Twinkle Twinkle Little Star
Defense Attorney:
Will you please state your age?
Little Old Lady:
I am 86 years old.
Defense Attorney:
Will you tell us, in your own words, what happened the night of April 1st?
Little Old Lady:
There I was, sitting there in my swing on my front porch on a warm spring evening, when a young man comes creeping up on the porch and sat down beside me.
Defense Attorney:
Did you know him?
Little Old Lady:
No, but he sure was friendly.
Defense Attorney:
What happened after he sat down?
Little Old Lady:
He started to rub my thigh.
Defense Attorney:
Did you stop him?
Little Old Lady:
No, I didn't stop him.
Defense Attorney:
Why not?
Little Old Lady:
It felt good. Nobody had done that since my Albert died some 30 years ago.
Defense Attorney:
What happened next?
Little Old Lady:
He began to rub my breasts.
Defense Attorney:
Did you stop him then?
Little Old Lady:
No, I did not stop him.
Defense Attorney:
Why not?
Little Old Lady:
His rubbing made me feel all alive and excited.

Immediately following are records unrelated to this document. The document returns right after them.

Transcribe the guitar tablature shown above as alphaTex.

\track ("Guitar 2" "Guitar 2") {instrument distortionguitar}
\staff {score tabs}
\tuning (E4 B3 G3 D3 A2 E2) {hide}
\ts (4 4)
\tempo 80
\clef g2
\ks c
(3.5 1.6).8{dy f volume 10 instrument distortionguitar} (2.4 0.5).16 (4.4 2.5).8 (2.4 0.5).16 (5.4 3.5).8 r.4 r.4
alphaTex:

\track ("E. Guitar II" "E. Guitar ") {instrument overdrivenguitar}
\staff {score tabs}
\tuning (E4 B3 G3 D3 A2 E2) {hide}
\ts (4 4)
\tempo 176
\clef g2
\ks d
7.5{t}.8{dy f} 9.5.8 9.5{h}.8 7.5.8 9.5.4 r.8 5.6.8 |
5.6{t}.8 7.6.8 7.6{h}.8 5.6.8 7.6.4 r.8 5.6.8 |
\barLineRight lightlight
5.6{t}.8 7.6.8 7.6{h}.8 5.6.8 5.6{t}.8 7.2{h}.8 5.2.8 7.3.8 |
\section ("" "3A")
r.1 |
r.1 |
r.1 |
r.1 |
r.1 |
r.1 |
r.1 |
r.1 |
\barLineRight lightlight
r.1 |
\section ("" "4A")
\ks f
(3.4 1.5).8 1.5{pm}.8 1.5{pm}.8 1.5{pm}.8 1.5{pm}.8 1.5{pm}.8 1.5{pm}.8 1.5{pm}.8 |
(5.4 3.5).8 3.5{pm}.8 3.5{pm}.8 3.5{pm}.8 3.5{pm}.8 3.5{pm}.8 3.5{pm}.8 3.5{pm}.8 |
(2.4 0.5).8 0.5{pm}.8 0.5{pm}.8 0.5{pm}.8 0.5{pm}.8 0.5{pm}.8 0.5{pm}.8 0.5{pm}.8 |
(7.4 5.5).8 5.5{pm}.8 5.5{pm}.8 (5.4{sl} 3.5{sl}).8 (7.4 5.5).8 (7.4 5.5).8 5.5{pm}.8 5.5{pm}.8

I haven't felt that good in years!
Defense Attorney:
What happened next?
Little Old Lady:
Well, by then, I was feeling so "spicy" that I just laid down and told him
"Take me, young man. Take me now!"
Defense Attorney:
Did he take you?
Little Old Lady:
Hell, no! He just yelled, "April Fool!"
And that's when I shot him, the little bastard.
Moral of the Story:
Don't Tease Elderly Ladies
3 comments:
Hehehe...good one.
Actually, I came to your site to escape all the endless postings and comments on the "Joy" case...Just about every Ahmad, Ah Beng and Ariapan in the country has said his piece and covered every side of the argument. So I don't want to read any more about it....
heheheh.. got a good laugh from that one..
moral of the story: don't make a geriatric widower horny.. LOL
good one for the distressed who needs a good laughter.